(Revision tracking records)

_____

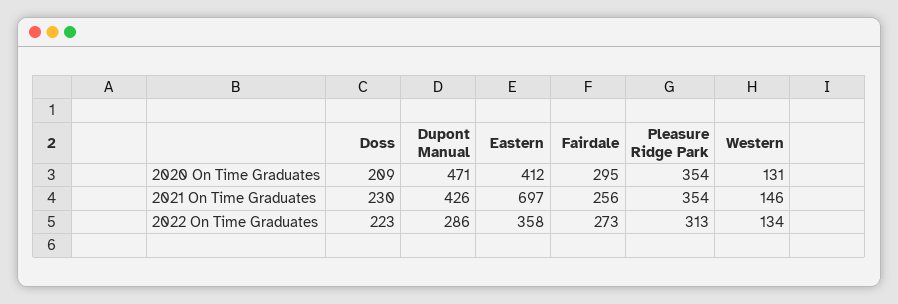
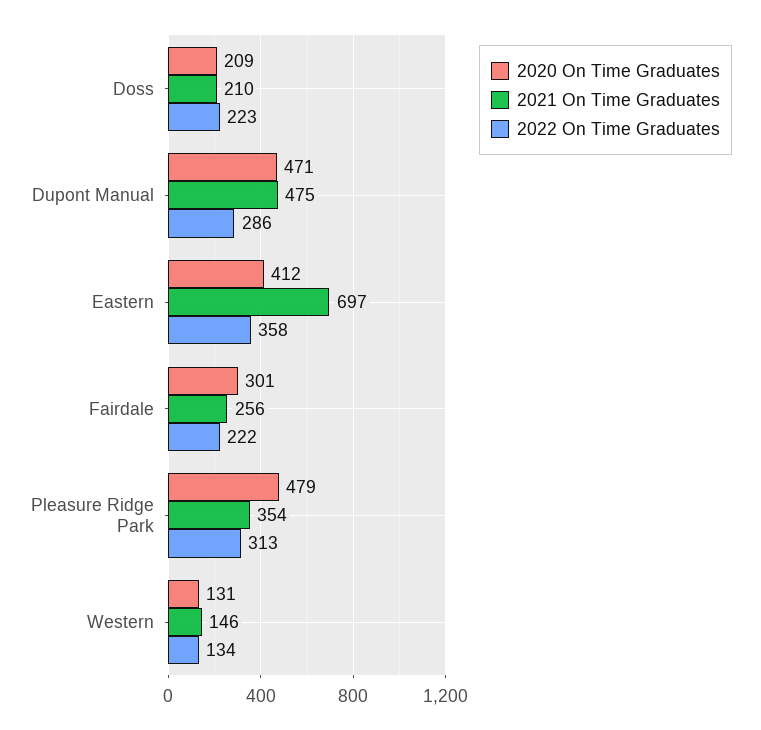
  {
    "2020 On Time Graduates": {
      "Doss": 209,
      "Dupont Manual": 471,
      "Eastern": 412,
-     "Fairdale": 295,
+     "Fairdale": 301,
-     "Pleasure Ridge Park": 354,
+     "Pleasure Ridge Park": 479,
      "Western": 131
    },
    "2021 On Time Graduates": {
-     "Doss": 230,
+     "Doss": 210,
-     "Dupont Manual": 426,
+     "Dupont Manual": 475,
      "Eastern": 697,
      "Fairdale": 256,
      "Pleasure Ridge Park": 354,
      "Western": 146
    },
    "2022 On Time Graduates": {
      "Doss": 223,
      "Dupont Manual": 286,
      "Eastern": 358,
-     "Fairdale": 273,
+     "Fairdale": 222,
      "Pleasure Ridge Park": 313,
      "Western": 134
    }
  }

_____

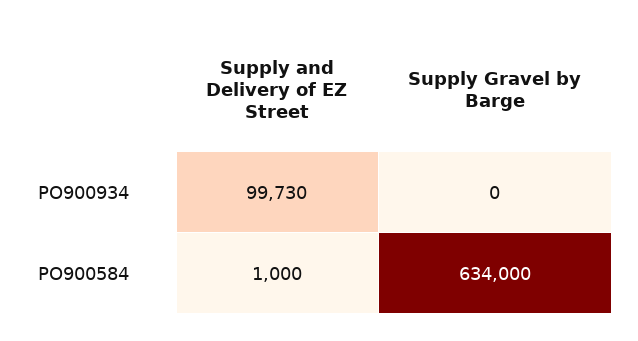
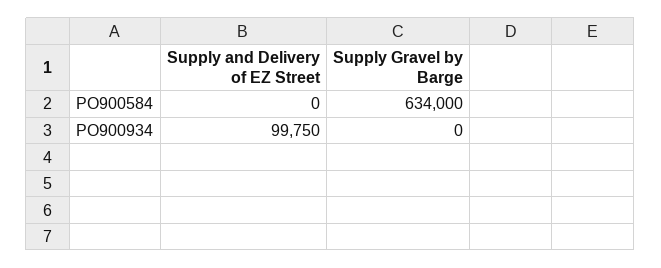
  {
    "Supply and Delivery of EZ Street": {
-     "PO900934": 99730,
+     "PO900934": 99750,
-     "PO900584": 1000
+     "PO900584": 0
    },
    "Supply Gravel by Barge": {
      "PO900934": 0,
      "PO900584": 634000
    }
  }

_____

## Task description
How many lines in the records hold the string "Manual"? The number alone is the answer.

## Problem solution
4